Apollo Horticulture 600 Watt 600w MH HPS Grow Lights Digital System Set[Cool Tube,1 HPS & 1 MH Each]
hxxp://www.apollohorticulture.com/product/600-watt-grow-light-digital-e-ballast-apl600_16.html
h??p://www.ebay.com/itm/171015859655?var=470242214046&ssPageName=STRK:MEWNX:IT&_trksid=p3984.m1497.l2649

review i found hxxps://www.icmag.com/ic/showthread.php?t=255377


----------



## N.E.wguy (Aug 16, 2013)

on it's way added a few reviews looks all good folks time will tell gonna 247 it


----------



## mikeydean (Aug 17, 2013)

the first two that I got worked so well that I got two more!!:woohoo:


----------



## N.E.wguy (Aug 17, 2013)

thanks MD i seen alot of good revs plus cust service can actually help u fix! to keep u running or swap it so ya 2:1 i like that idea rather 4 light then 2


----------



## budz4me (Aug 17, 2013)

I am currently running the 400W version of that light. Only issue I had was the MH bulb was faulty from the get go....sent them a complaint about it and 2 days later I had a brand new MH bulb...they didnt even want the old one returned to them!

So far I am really liking it, and so is my lady


----------



## mikeydean (Aug 17, 2013)

Kinda same thing with me, arrived tube broken, email and within 30 mins. got a reply and a return ups label. four days later new light and all...


----------



## N.E.wguy (Aug 21, 2013)

thing fired right up. looks nice, fan sounds quiet. only tried mh will try the hps(free) in a bit. (htg wants $ for 2nd bulb) 

ul rated / 3 yr warranty nice box with pic info and 3 yr warranty stated right on it. shipped out of cali. lots of info for both the tube and ballest. pretty professional looking set up and co so far let the light begin  also came with both 120/240 plugs (htg did not) 

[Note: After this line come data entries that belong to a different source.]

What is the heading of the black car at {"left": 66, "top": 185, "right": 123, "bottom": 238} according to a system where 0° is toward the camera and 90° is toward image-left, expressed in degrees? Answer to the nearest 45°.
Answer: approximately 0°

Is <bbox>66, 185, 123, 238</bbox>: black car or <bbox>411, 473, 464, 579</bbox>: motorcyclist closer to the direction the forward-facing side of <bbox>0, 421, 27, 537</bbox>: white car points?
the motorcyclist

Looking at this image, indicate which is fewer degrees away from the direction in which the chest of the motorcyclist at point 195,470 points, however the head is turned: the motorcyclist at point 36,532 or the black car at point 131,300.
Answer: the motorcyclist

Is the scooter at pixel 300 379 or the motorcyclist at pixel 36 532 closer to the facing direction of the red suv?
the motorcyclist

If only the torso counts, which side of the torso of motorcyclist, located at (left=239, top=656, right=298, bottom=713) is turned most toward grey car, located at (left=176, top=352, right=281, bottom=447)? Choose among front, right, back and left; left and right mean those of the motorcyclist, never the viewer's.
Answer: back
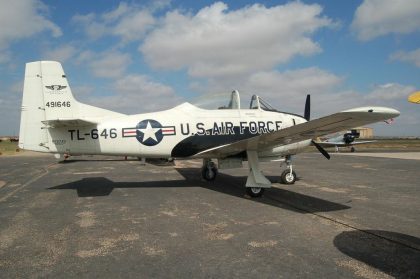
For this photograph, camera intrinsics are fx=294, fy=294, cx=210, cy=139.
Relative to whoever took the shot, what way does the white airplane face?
facing away from the viewer and to the right of the viewer
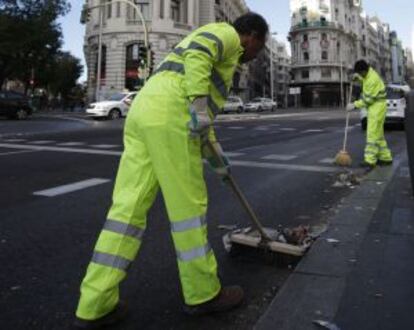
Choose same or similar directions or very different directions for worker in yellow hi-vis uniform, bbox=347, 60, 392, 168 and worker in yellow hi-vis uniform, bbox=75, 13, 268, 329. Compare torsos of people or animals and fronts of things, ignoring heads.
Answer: very different directions

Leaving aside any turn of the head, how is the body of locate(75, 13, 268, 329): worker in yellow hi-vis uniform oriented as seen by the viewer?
to the viewer's right

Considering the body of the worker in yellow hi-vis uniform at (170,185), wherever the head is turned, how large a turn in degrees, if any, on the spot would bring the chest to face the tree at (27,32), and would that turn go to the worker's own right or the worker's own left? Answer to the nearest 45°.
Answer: approximately 90° to the worker's own left

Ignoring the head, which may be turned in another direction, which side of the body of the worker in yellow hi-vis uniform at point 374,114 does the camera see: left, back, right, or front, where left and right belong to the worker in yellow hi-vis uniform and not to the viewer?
left

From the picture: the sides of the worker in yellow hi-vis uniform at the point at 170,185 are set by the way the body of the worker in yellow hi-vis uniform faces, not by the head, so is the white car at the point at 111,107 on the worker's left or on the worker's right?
on the worker's left

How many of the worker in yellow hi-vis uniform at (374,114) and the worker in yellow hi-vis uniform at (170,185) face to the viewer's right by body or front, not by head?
1

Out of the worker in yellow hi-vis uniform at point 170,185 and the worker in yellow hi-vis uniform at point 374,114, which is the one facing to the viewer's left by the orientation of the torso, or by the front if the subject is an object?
the worker in yellow hi-vis uniform at point 374,114

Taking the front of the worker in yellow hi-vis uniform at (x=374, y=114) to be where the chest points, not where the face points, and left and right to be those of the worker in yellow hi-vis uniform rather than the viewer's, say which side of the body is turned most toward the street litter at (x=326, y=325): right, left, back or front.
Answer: left

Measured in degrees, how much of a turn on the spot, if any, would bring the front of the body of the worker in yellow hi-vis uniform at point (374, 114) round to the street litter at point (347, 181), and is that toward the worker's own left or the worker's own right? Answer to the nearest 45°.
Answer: approximately 90° to the worker's own left
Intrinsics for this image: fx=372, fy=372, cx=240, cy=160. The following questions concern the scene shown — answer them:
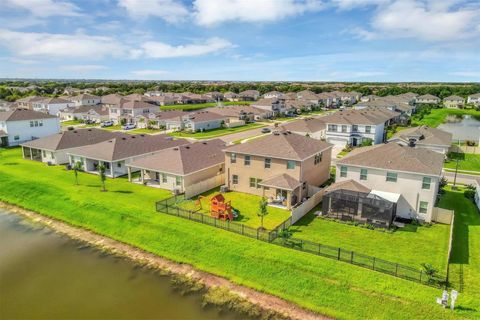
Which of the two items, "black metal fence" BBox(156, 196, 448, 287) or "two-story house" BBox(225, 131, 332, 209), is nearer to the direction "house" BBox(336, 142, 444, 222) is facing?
the two-story house

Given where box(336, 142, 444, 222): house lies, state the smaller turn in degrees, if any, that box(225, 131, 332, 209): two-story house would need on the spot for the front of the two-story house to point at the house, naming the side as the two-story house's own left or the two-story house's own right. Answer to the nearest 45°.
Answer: approximately 45° to the two-story house's own right

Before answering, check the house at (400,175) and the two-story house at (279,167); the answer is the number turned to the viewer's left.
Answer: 0

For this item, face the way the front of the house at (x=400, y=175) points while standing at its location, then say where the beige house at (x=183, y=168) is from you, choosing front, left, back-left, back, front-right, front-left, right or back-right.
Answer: left

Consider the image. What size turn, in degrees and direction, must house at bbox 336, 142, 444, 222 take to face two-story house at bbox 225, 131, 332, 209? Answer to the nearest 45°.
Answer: approximately 90° to its left

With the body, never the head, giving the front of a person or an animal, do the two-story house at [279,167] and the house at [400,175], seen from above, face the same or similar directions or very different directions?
same or similar directions

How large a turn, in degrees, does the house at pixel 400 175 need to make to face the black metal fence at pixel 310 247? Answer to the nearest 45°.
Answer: approximately 135° to its left

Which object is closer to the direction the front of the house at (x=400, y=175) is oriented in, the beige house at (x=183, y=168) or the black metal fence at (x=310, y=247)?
the beige house

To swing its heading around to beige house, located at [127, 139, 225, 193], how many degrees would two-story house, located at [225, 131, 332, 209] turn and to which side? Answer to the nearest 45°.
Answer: approximately 135° to its left

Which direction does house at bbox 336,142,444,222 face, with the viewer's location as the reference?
facing away from the viewer

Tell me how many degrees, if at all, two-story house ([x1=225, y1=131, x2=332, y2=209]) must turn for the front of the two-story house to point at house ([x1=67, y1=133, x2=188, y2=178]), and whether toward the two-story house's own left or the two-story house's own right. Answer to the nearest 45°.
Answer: approximately 135° to the two-story house's own left

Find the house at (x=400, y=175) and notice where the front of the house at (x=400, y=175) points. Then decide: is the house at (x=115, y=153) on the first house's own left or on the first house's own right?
on the first house's own left

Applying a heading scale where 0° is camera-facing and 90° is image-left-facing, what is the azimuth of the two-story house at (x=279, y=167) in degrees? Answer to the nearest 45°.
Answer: approximately 225°
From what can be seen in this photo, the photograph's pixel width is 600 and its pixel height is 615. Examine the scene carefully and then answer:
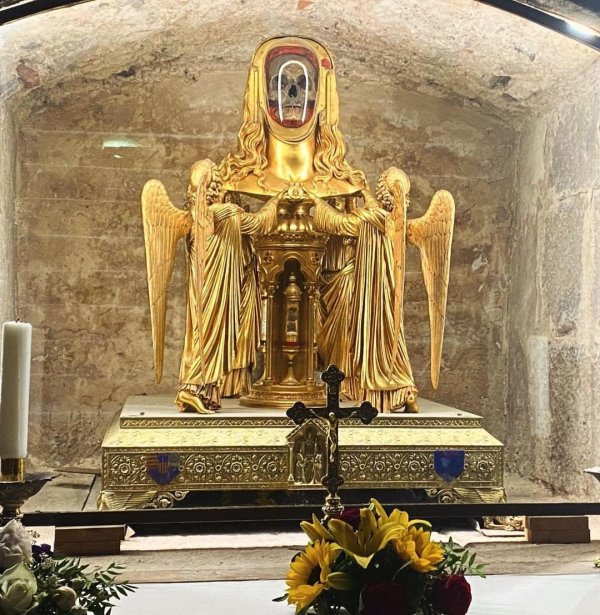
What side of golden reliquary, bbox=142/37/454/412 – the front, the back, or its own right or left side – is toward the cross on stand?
front

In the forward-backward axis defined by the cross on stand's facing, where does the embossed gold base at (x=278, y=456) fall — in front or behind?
behind

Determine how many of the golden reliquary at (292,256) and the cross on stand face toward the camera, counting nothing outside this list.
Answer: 2

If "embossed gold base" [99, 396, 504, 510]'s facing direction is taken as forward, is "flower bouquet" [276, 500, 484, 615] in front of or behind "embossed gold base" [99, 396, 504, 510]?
in front

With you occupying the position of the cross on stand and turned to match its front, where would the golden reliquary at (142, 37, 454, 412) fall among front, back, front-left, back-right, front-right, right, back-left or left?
back

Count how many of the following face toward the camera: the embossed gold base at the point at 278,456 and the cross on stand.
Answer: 2

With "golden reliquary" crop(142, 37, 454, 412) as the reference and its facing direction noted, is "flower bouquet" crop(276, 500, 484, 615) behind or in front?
in front

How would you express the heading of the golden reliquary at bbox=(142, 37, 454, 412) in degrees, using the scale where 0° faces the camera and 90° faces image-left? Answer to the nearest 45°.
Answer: approximately 0°
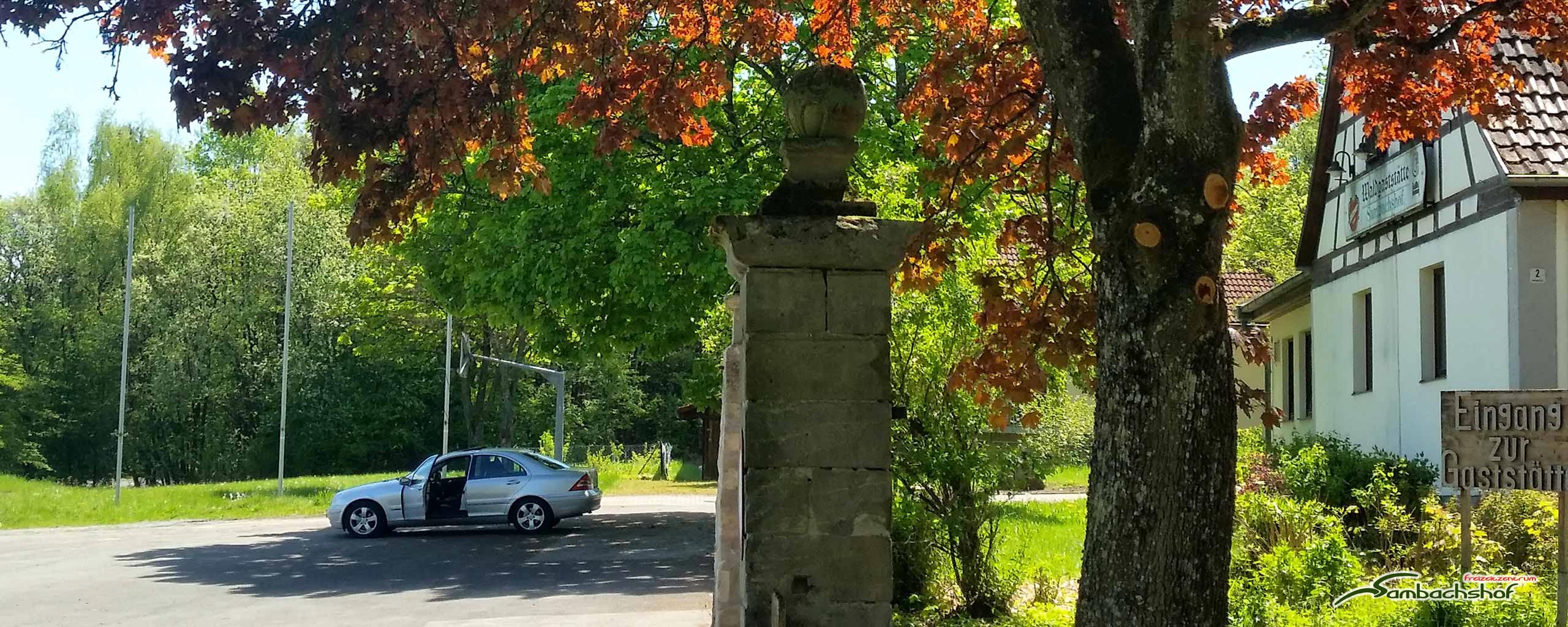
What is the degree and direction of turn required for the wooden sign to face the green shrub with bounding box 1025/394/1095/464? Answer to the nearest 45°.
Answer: approximately 135° to its right

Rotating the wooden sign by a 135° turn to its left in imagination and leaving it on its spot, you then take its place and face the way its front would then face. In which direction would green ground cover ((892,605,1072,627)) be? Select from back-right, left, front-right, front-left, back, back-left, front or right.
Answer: back-left

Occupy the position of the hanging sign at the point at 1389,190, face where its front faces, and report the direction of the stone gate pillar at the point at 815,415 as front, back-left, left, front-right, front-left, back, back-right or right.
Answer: front-left

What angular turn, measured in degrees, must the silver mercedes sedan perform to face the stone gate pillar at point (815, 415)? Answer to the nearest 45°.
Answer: approximately 90° to its left

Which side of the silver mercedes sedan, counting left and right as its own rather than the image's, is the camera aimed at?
left
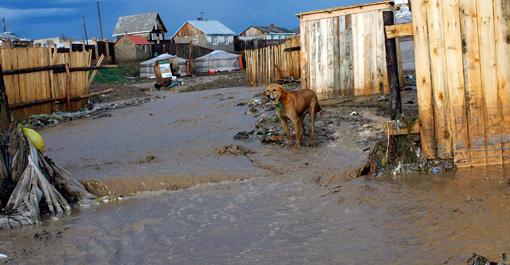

I bought a 1k from htg pos took them 3 ballests and an upgrade to make it right lets see what 1/3$ gets me  not to mention shipping was terrible adn box was plain white no instructions etc


----------



## N.E.wguy (Aug 22, 2013)

ran all night and currently on still ballest cool to touch still quiet actually more then the htg ballest but thats running 1k not [email protected]%

real long fixture to ballest cord also. very small foot print for ballest as well like 3x10"


----------



## Gary Ganja (Sep 5, 2013)

I too saw that theyre prices were cheaper then htg and thought about giving them a play. My third attempt at growing so and wanted good hardware not cheap but the reviews seem good


----------



## oldsman (Sep 22, 2013)

Been running the 600W for a year now with no problems or complaints.


----------